→ **DATA RECORDS**

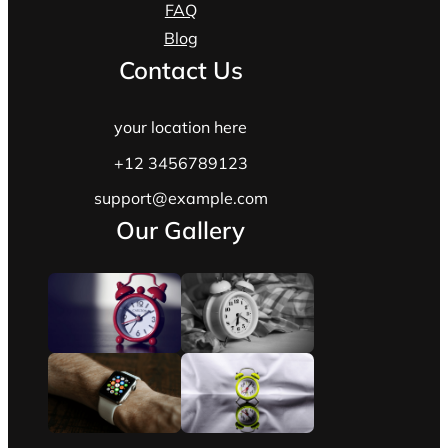
FAQ
Blog
Contact Us
your location here
+12 3456789123
support@example.com
Our Gallery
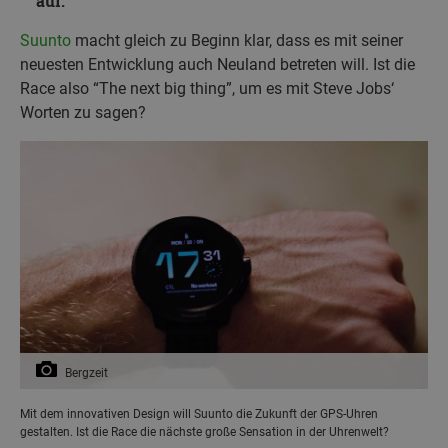
auf.
Suunto
macht gleich zu Beginn klar, dass es mit seiner
neuesten Entwicklung auch Neuland betreten will. Ist die
Race also “The next big thing”, um es mit Steve Jobs‘
Worten zu sagen?
Bergzeit
Mit dem innovativen Design will Suunto die Zukunft der GPS-Uhren
gestalten. Ist die Race die nächste große Sensation in der Uhrenwelt?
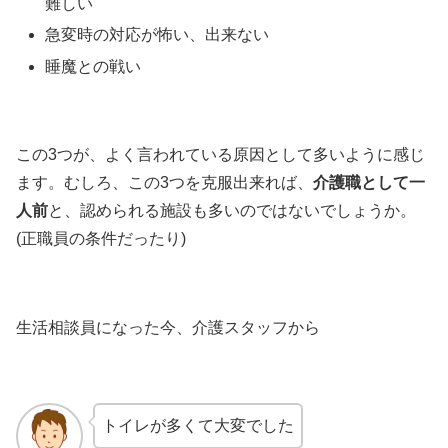
難しい
急変時の対応が怖い、出来ない
睡魔との戦い
この3つが、よく言われている原因として多いように感じ
ます。むしろ、この3つを克服出来れば、
介護職として一
人前
と、認められる施設も多いのではないでしょうか。
(正職員の条件だったり)
生活相談員になった今、介護スタッフから
トイレが多くて大変でした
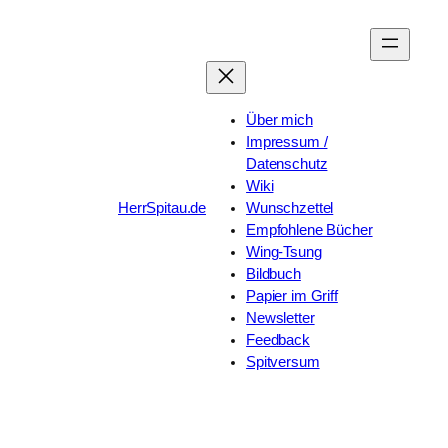
Zum
Inhalt
springen
Über mich
Impressum /
Datenschutz
Wiki
HerrSpitau.de
Wunschzettel
Empfohlene Bücher
Wing-Tsung
Bildbuch
Papier im Griff
Newsletter
Feedback
Spitversum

→ **HOW TO COMPLETE THIS TASK**
Copy nothing but the lines above from the one with "support@example.com" to the one with "この3つが、よく言われている原因として多いように感じ", inclusive, word for word. Leave every picture out.

→ **ANSWER SECTION**
support@example.com
Our Gallery
auf.
Suunto
macht gleich zu Beginn klar, dass es mit seiner
neuesten Entwicklung auch Neuland betreten will. Ist die
Race also “The next big thing”, um es mit Steve Jobs‘
Worten zu sagen?
Bergzeit
Mit dem innovativen Design will Suunto die Zukunft der GPS-Uhren
gestalten. Ist die Race die nächste große Sensation in der Uhrenwelt?
難しい
急変時の対応が怖い、出来ない
睡魔との戦い
この3つが、よく言われている原因として多いように感じ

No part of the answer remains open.